(Stored data entries)
++++++++
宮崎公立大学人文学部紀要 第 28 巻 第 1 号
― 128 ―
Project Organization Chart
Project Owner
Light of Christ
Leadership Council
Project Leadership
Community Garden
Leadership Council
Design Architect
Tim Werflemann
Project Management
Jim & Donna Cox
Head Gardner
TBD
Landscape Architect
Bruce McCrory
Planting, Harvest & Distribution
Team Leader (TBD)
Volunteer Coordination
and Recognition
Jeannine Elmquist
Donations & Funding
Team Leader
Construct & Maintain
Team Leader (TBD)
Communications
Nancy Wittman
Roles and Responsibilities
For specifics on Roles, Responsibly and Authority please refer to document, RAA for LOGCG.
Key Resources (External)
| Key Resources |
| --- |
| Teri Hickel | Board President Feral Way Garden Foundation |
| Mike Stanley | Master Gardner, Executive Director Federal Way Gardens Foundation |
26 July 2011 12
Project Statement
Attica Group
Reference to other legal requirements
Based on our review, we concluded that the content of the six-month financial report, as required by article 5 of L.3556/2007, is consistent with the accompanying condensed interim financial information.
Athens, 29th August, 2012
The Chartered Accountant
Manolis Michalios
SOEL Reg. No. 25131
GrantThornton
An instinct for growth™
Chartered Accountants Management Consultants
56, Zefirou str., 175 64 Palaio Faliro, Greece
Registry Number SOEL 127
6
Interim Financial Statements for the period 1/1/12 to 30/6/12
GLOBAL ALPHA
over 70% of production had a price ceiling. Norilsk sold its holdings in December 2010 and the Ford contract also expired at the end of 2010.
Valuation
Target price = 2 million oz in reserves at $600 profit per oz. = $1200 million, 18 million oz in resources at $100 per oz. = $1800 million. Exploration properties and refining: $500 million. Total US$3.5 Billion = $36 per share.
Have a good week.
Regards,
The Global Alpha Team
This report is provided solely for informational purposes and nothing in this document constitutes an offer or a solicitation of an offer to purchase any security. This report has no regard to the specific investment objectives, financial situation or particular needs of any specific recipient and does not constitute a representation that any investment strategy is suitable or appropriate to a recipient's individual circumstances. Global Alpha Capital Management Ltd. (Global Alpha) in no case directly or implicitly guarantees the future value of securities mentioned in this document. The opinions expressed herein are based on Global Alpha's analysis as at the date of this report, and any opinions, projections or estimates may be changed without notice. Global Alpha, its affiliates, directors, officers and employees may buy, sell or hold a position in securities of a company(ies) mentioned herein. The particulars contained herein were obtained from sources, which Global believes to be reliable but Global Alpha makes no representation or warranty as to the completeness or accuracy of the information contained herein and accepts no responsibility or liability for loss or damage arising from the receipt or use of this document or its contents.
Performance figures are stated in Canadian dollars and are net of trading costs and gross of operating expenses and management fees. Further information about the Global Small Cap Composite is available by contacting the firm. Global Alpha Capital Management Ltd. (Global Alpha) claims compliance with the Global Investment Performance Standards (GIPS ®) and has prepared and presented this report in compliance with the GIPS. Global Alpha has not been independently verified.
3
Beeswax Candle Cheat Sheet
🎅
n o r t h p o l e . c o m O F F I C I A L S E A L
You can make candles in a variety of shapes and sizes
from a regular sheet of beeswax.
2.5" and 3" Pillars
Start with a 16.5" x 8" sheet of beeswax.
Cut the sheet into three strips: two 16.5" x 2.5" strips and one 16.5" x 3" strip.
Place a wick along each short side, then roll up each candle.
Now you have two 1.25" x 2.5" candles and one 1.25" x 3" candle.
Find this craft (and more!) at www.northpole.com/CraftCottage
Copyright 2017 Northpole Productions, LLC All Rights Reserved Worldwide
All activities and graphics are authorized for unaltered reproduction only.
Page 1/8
++++++++
— WHAT YOU ARE ASKED TO DO —
Reproduce every line from the entries that holds the word "SOEL".

— SOLUTION —
SOEL Reg. No. 25131
Registry Number SOEL 127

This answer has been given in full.